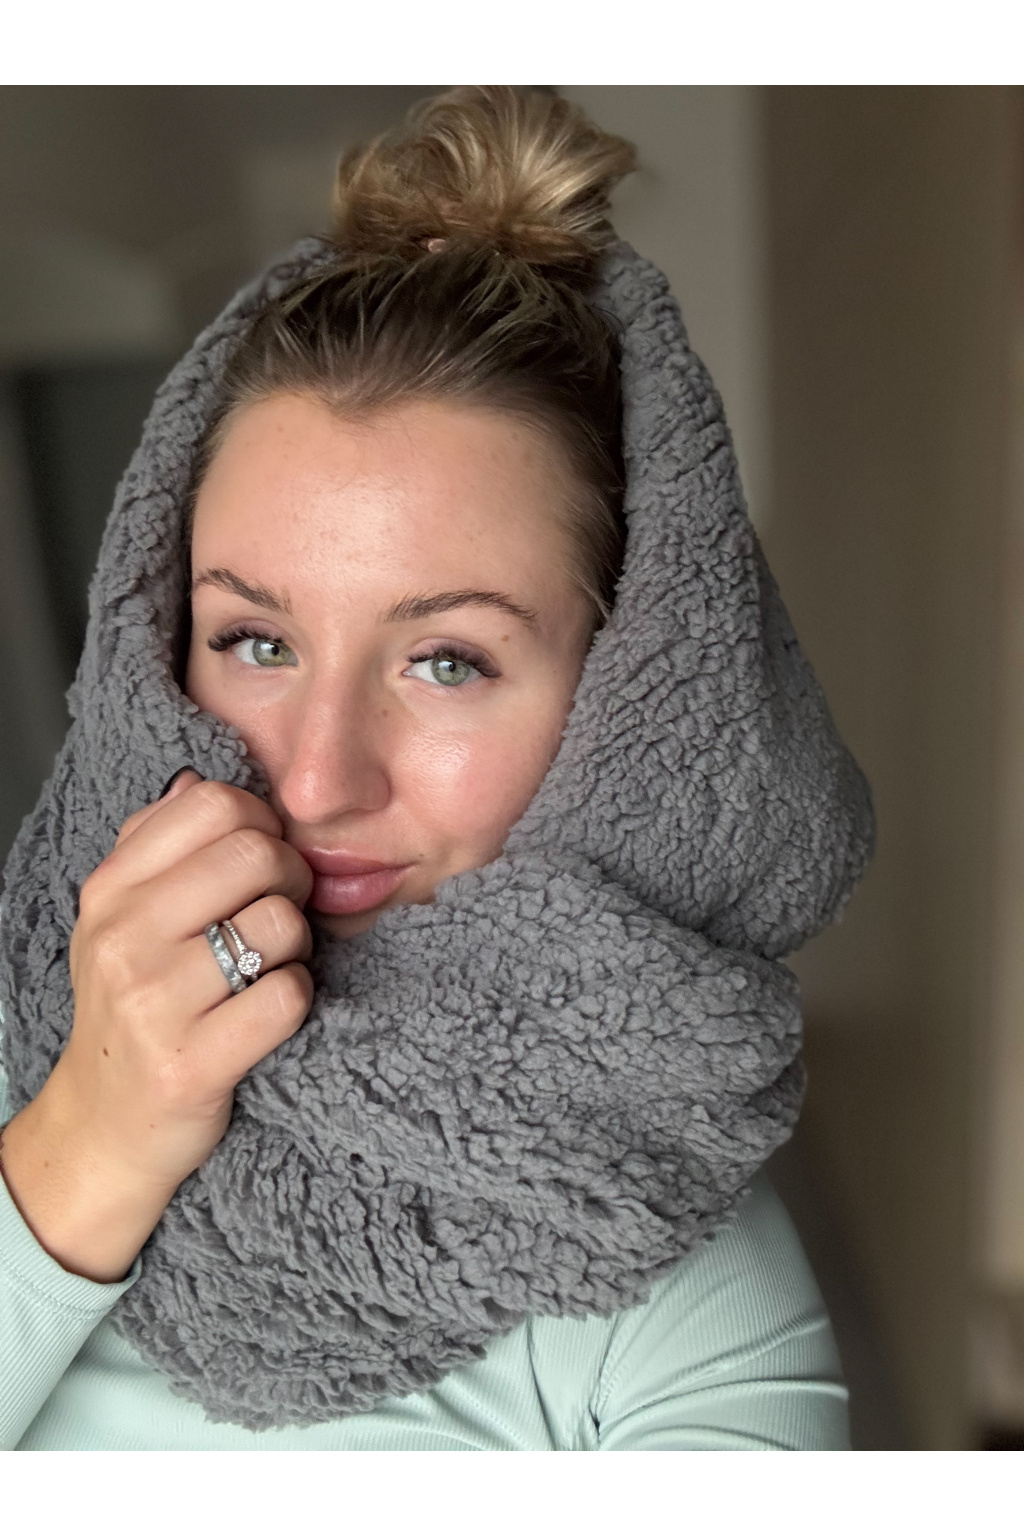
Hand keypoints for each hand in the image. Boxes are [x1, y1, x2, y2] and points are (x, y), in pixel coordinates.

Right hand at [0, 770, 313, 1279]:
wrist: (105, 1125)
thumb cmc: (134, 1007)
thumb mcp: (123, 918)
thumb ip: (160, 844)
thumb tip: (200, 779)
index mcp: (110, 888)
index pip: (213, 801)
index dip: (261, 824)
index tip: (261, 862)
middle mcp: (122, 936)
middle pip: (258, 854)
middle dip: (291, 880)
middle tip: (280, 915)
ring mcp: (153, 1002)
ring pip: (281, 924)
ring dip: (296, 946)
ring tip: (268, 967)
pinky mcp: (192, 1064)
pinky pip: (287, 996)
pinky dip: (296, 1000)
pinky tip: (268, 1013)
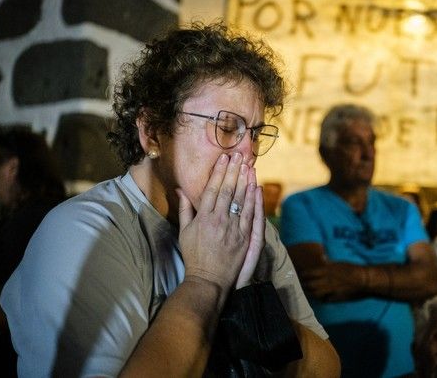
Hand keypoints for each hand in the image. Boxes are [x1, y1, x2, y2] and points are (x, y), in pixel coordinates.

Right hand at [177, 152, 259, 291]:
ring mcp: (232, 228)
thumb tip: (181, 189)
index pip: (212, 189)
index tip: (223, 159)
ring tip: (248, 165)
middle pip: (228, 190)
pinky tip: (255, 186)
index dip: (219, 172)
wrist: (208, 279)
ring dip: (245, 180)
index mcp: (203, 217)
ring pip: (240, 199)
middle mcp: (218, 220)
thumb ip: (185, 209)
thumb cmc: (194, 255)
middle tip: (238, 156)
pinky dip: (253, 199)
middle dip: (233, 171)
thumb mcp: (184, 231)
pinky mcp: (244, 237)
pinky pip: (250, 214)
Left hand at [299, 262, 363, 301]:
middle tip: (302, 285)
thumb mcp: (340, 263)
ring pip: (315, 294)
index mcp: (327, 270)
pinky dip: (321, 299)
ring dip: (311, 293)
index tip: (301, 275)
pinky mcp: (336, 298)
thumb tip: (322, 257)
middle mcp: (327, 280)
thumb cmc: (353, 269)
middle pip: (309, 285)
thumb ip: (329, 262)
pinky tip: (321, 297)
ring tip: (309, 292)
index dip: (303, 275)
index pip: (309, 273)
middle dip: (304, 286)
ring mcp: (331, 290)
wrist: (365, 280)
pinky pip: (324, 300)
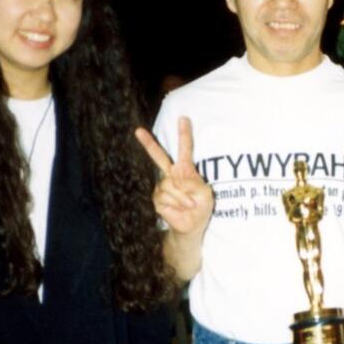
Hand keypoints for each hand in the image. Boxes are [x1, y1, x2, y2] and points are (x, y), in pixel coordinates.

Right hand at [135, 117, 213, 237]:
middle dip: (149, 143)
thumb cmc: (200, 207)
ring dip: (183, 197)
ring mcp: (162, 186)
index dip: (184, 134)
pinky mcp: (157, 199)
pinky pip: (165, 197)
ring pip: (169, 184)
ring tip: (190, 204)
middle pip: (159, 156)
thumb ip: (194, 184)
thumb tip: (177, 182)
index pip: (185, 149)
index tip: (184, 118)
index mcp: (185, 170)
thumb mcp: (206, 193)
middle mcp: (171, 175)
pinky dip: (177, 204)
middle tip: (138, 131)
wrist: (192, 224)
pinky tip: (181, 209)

==

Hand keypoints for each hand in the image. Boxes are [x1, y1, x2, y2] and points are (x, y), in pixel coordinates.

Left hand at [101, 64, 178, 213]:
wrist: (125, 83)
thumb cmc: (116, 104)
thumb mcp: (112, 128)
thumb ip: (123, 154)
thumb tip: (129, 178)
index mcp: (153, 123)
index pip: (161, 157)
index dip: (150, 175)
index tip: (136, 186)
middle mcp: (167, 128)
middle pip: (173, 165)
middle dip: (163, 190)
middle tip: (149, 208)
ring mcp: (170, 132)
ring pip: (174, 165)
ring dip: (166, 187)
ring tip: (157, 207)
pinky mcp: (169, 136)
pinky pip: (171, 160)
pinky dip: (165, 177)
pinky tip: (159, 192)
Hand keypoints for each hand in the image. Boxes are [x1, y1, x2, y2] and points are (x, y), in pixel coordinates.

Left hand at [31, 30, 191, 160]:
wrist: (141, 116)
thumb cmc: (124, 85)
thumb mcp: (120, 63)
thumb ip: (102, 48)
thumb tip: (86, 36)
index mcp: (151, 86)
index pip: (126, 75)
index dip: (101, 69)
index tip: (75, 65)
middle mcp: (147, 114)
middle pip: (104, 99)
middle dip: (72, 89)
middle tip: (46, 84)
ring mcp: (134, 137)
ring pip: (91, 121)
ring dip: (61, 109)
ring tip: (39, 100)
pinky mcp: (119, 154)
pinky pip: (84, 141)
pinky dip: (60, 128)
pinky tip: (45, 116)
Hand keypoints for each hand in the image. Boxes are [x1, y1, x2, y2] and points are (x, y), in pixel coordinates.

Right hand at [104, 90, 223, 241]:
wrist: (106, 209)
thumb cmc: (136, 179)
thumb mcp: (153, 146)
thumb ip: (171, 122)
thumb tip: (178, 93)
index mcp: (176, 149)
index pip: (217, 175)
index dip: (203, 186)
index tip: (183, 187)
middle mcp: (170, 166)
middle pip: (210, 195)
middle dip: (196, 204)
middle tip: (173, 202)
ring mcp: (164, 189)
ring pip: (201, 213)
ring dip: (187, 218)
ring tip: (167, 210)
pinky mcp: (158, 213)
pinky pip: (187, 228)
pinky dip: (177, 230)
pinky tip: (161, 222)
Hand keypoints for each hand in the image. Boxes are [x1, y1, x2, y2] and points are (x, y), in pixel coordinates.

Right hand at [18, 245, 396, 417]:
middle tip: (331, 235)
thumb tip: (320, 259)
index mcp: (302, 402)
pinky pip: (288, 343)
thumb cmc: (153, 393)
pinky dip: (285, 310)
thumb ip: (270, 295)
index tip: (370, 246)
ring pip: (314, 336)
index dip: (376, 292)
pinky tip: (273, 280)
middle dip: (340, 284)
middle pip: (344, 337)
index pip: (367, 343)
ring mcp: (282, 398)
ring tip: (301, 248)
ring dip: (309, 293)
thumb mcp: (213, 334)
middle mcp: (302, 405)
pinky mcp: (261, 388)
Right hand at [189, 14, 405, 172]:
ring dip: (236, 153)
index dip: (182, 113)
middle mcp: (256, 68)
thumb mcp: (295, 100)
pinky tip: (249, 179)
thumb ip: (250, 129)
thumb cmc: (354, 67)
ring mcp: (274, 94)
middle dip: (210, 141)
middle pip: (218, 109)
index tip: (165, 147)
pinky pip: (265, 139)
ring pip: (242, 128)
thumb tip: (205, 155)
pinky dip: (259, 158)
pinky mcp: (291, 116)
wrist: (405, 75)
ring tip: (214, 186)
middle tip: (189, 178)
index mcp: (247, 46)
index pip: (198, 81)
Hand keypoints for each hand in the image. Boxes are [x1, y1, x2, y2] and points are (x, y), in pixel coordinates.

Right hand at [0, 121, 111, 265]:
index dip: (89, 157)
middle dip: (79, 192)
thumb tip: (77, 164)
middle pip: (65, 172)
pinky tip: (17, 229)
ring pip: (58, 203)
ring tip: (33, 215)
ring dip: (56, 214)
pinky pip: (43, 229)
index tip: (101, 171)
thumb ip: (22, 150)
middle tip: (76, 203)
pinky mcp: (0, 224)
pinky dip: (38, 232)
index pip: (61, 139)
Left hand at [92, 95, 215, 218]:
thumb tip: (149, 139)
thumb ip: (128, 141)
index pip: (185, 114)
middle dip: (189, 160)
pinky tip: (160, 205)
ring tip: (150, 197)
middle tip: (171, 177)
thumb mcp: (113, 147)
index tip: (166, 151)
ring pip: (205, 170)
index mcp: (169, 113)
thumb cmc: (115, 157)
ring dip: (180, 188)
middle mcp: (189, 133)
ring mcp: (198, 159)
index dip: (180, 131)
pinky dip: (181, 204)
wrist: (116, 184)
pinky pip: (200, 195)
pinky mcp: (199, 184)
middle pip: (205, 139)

*EXERCISE DESCRIPTION*
Repeat, word for word, the lines above between the line holding "middle mcp: (327, 280)" and the line holding "pinky pip: (324, 300)", inclusive; omit everything else.

*TASK ANSWER*
middle mcp: (327, 280)
thumb cmc: (353, 269)
middle pip: (309, 285)
thumb ip: (329, 262)
pinky tip: (321, 297)
ring tip: (309, 292)
index dip: (303, 275)
index pip: (309, 273)
middle dip: (304, 286)
ring mcp: (331, 290)
wrist: (365, 280)
pinky pip: (324, 300)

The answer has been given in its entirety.